Zoning regulations, being in derogation of common-law property rights, should not be extended by construction beyond the fair import of their language and cannot be construed to include by implication that which is not clearly within their express terms. Park Construction Co. v. Planning & Zoning Board of Appeals, 142 Conn. 30, 35, 110 A.2d 614; Service Realty Corporation v. Planning & Zoning Board of Appeals, 141 Conn. 632, 638, 109 A.2d 256; Langbein v. Board of Zoning Appeals, 135 Conn. 575, 580, 67 A.2d 5.
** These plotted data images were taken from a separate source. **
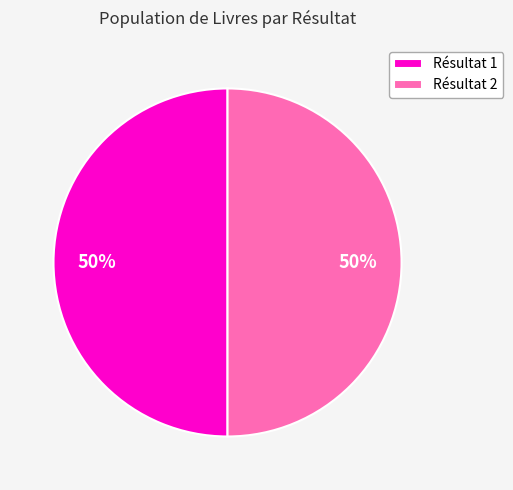

Is it true that Résultat 2 is 50% of the pie?

True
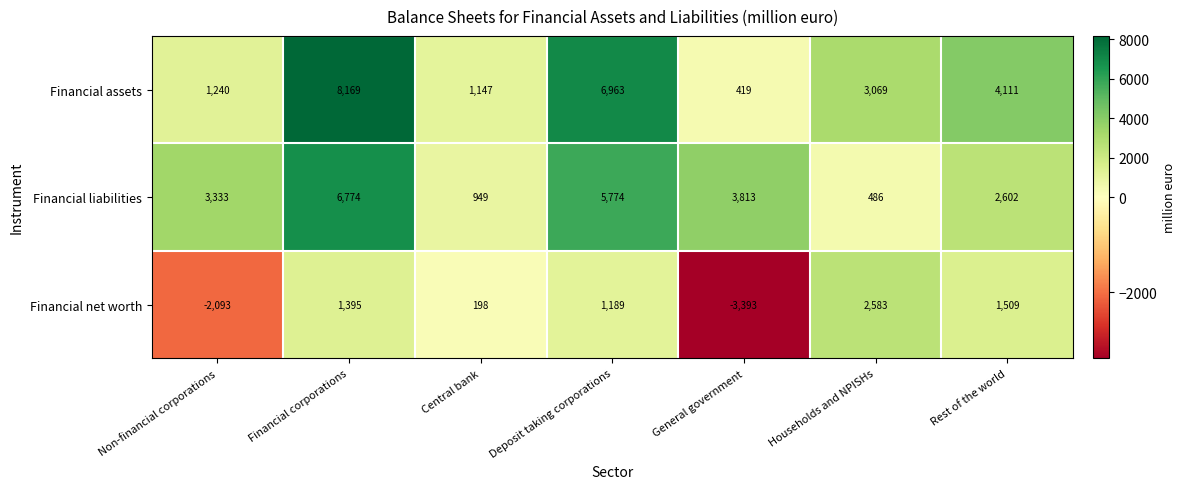

What is the greatest value displayed?

8169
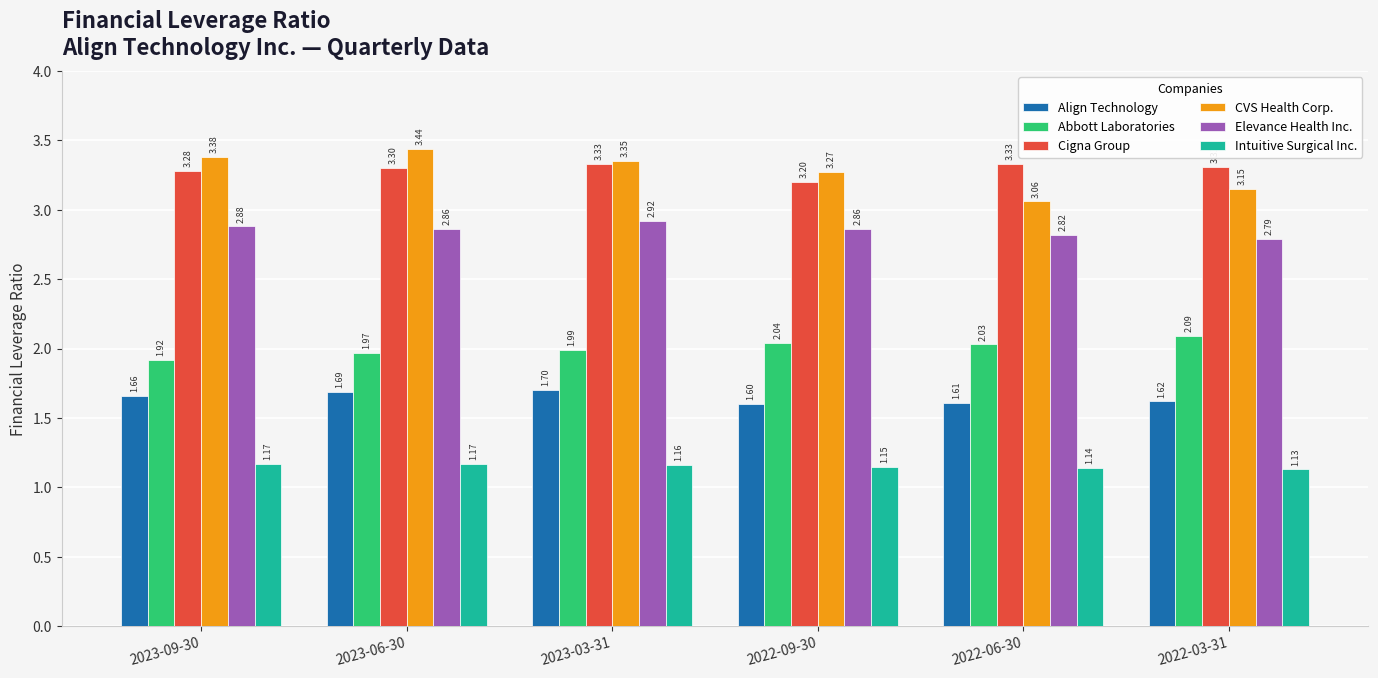

Between 2023-03-31 and 2022-03-31, which series saw the biggest shift?

CVS Health Corp.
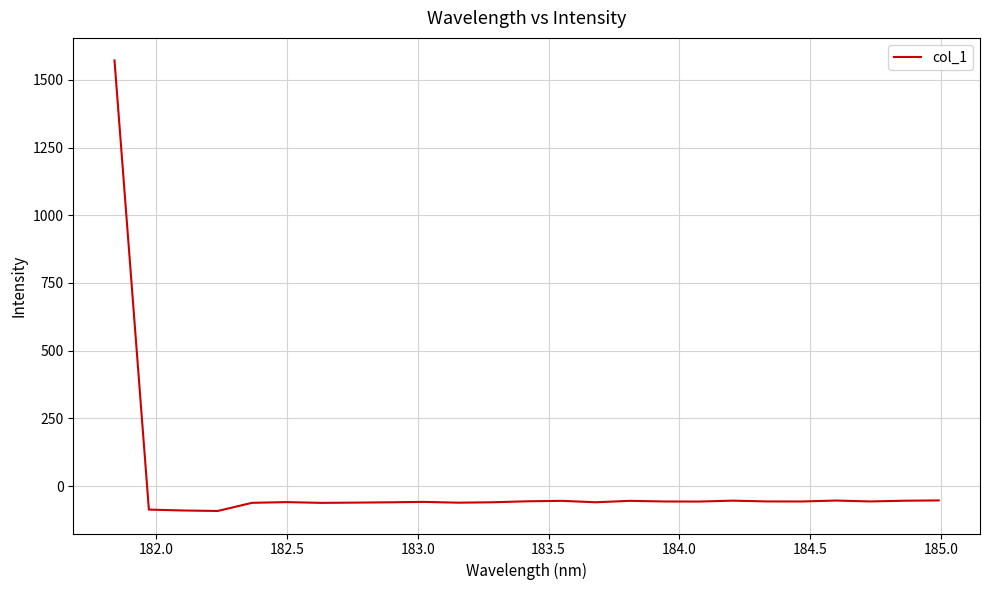

How many lines are shown in the chart?

1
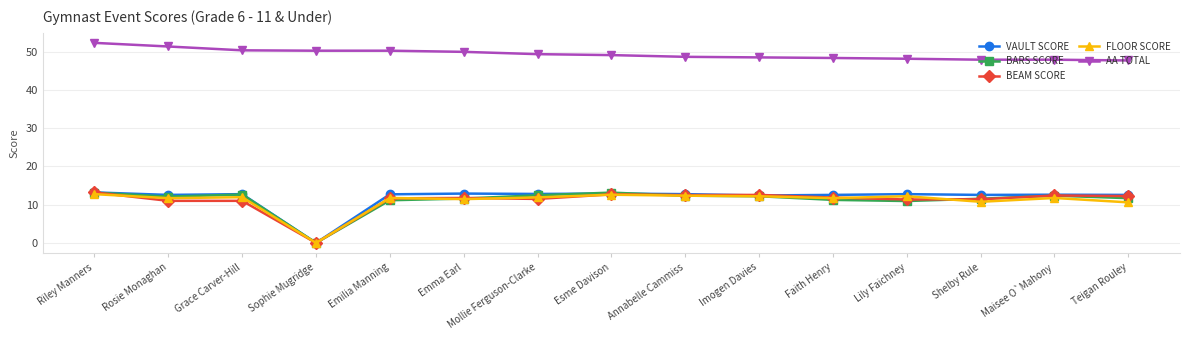

What is the difference between the BEAM SCORE values at Emilia Manning and Lily Faichney?

0.3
Our examination of the record and the transcript of the public hearing as printed in the appendix to the brief of the plaintiff discloses that the court properly concluded that no relevant evidence was introduced there to demonstrate that the plaintiff’s proposed use of the property was in violation of the Norwalk zoning ordinances then in effect.

There is no error.

In this opinion the other judges concurred. 
      
       “[Norwalk Zoning Regulations (1929, as amended)] Section 6-Use Regulations Controlling Heavy Industrial Zones. . . .
      “17. In a heavy industrial zone no premise shall be used as a junk yard, motor vehicle junk business or motor vehicle junk yard, and no premises shall, after the effective date hereof, be arranged, intended, used or designed to be used for such purposes.
      “All premises now in use for such purposes in the City of Norwalk shall, after the effective date hereof, be maintained and used in strict accordance with the ‘Regulation Concerning the Licensing of and Operation of Motor Vehicle Junk Yards’ issued by the Commissioner of Motor Vehicles, State of Connecticut, as now in effect or as hereafter revised.”